Este gobierno llegó al poder bajo la promesa de ser “el gobierno del cambio”. Un cambio que significaba romper con la corrupción, dignificar la política y gobernar con transparencia. Pero, a casi tres años de haber iniciado su mandato, los hechos nos obligan a hacer una pregunta incómoda: ¿y si este es el cambio que realmente merecemos?
La denuncia de presunta corrupción en el Congreso, que involucra al ex presidente del Senado, Iván Name, y al ex presidente de la Cámara de Representantes, Andrés Calle, quienes al parecer recibieron dineros como parte del entramado de corrupción que existió en la UNGRD, pone en entredicho no solo la legitimidad de la reforma pensional, sino también el relato moral con el que este gobierno se vendió ante el país.
¿Dónde queda la democracia cuando las leyes más sensibles para los colombianos se aprueban bajo presiones, chantajes o promesas oscuras? ¿Qué pasó con la separación de poderes cuando el Congreso —que debe representar la voluntad del pueblo— se convierte en una extensión del Ejecutivo, no por convicción, sino por conveniencia?

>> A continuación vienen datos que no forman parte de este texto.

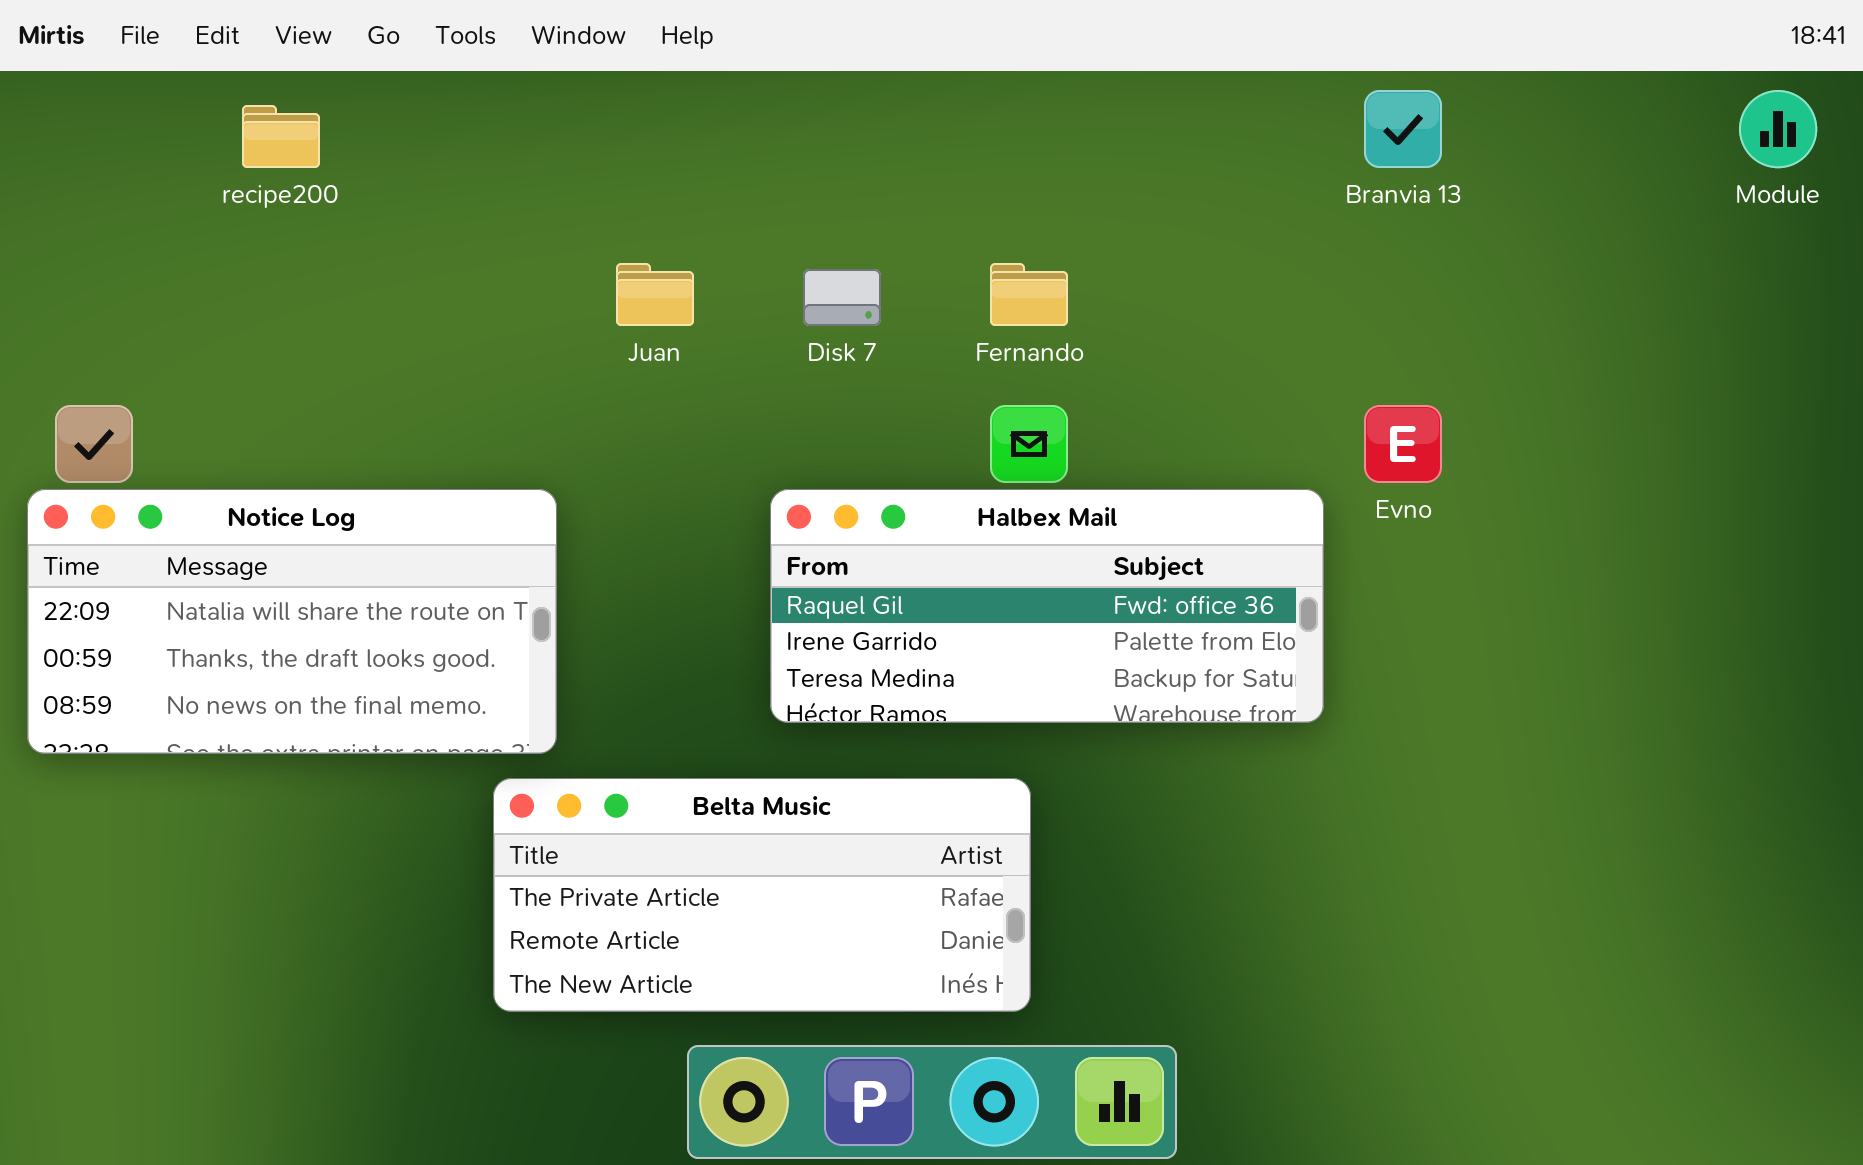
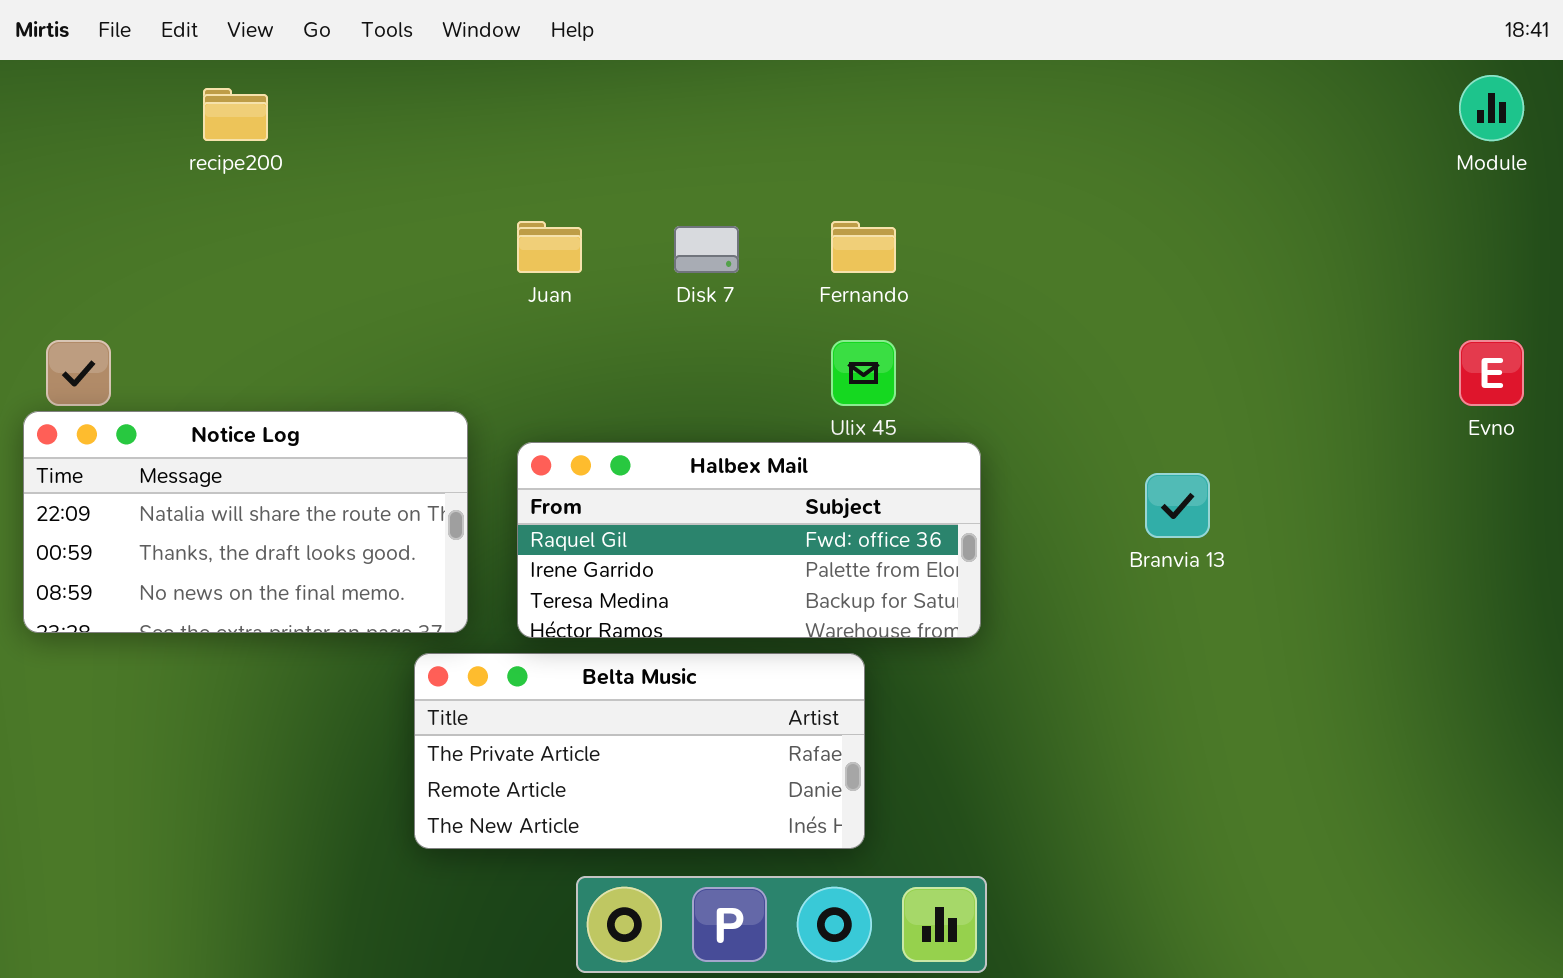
Branvia 13: [1364,90,1442,168] -> [1145,473,1210,538], moved
Evno: [1364,405,1442,483] -> [1459,340,1524,406], moved
Halbex Mail: [770,489,1324,723] -> [517,442,981,638], moved

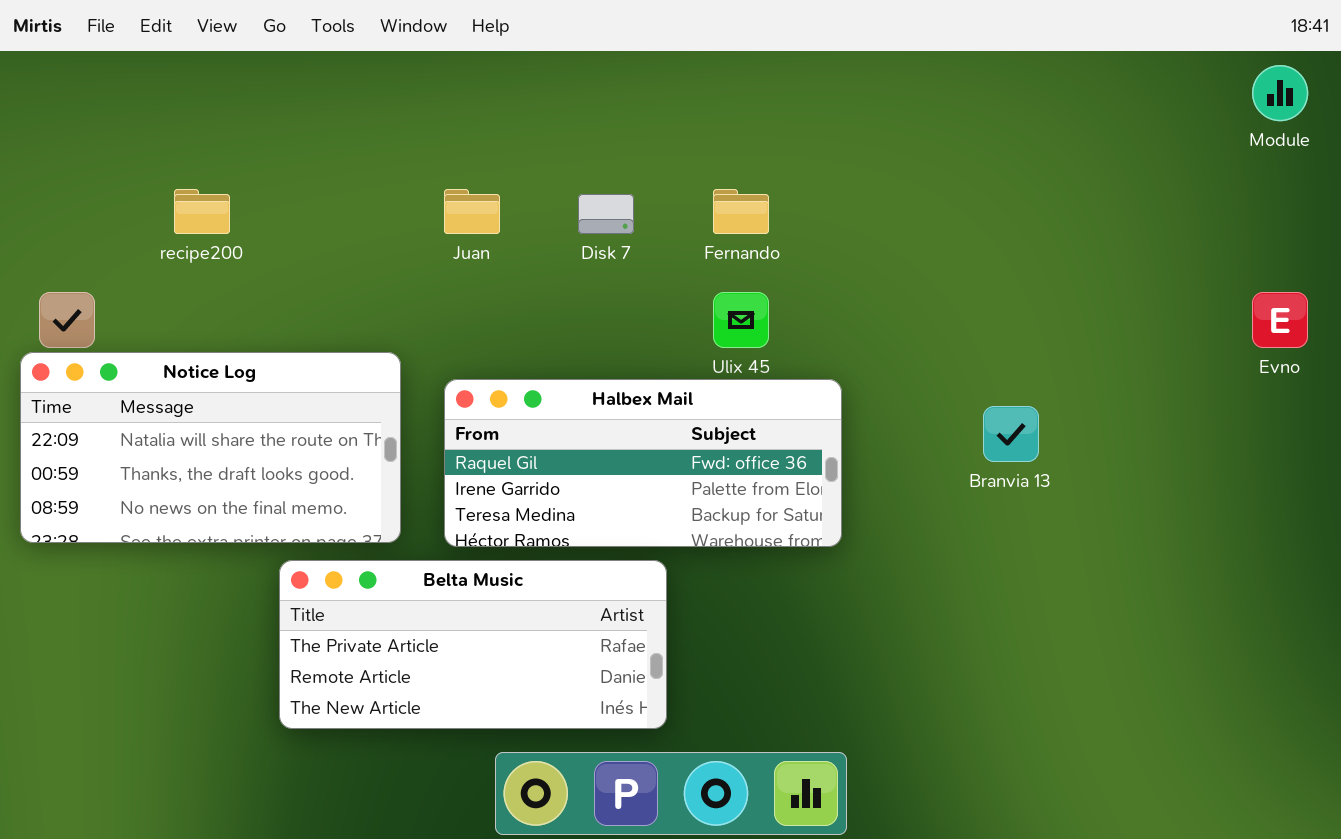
recipe200: [203,88,268,141] -> [174,189,230,234], moved
Belta Music: [414,653,865,849] -> [279,560,667,729], moved

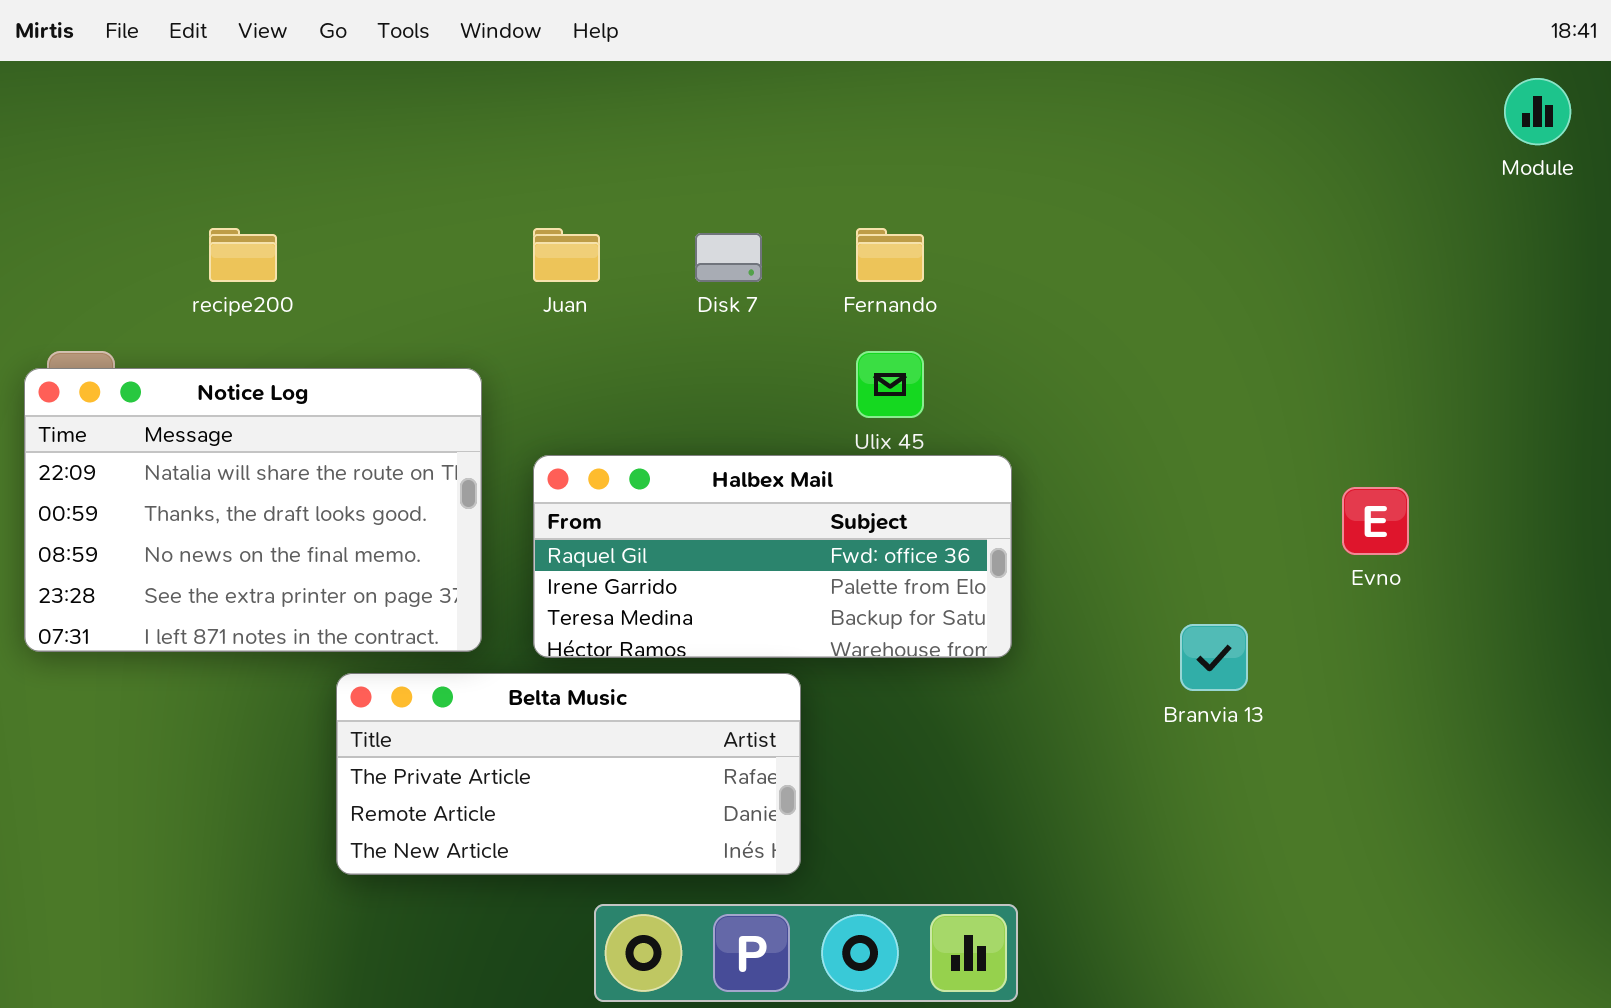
Evno: [1252,292,1308,348] -> [1342,487,1409,555], moved
Notice Log: [20,352,401,543] -> [24,368,482,652], resized
Branvia 13: [983,406,1039,462] -> [1180,624,1248,691], moved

La reforma pensional no puede sostenerse si está manchada por coimas, mermeladas o intimidaciones. Y no puede considerarse legítima cuando surgen serios cuestionamientos sobre la forma en que se obtuvo su aprobación. Cuando, de un momento a otro, Iván Name dejó de poner trabas a la reforma, incluyó el proyecto para segundo debate —algo que estaba bajo su total potestad— y le dio más tiempo al gobierno para fijar sesiones adicionales y extraordinarias (hasta tres en una misma semana), e incluso se ausentó hacia el final del debate para que las sesiones fueran conducidas por la senadora María José Pizarro.
En democracia, el procedimiento importa tanto como el resultado. Si el proceso está contaminado, el resultado pierde toda su legitimidad.
¿Este es el cambio prometido? Si es así, no lo aceptamos. Porque el verdadero cambio no es imponer reformas a cualquier costo, sino garantizar que ningún proyecto avance si fue construido sobre las ruinas de la legalidad. Especialmente cuando aún se está a tiempo de actuar. Ojalá la Corte Constitucional no espere a que la ley entre en vigencia —faltando mes y medio— ni que el Gobierno se esté escudando en los decretos reglamentarios ya expedidos. Lo accesorio debiera seguir la suerte de lo principal.
Este no es un tema menor. Está en juego el futuro pensional de más de 20 millones de colombianos. No se puede responder a esta coyuntura con silencio cómplice ni con la arrogancia de quienes dicen “ya se aprobó”. Tampoco con la indiferencia del Ministro de Trabajo, que actúa como si nada ocurriera y todo debiera seguir su curso normal. Ni con pronunciamientos del presidente que, incluso desde China, intentó desmentir a la exconsejera para las regiones, Sandra Ortiz, quien rindió declaración ante la Corte Suprema de Justicia y reconoció que sí hubo entrega de dineros. Restarle importancia a una denuncia de esta magnitud no es liderazgo, es evasión. Lo que se necesita hoy es carácter para corregir antes de que sea demasiado tarde.
Sí, Colombia necesita una reforma pensional. Estamos en mora desde hace años. Pero no así. No con trampas. No con presiones. No con corrupción disfrazada de gobernabilidad. Y eso sin entrar —por ahora— en el debate de fondo sobre la sostenibilidad fiscal de esta reforma, que merece un análisis aparte.
Los ciudadanos merecemos reformas construidas con transparencia, no con opacidad y esta marcada turbulencia. Merecemos legisladores que voten en conciencia, no por presión. Merecemos un gobierno que convenza, no que imponga. Y merecemos, sobre todo, instituciones que no se arrodillen ni vendan su independencia. Insisto: no importa que históricamente haya sido así.
Este es el verdadero pacto histórico que necesitamos y el cambio que SI merecemos.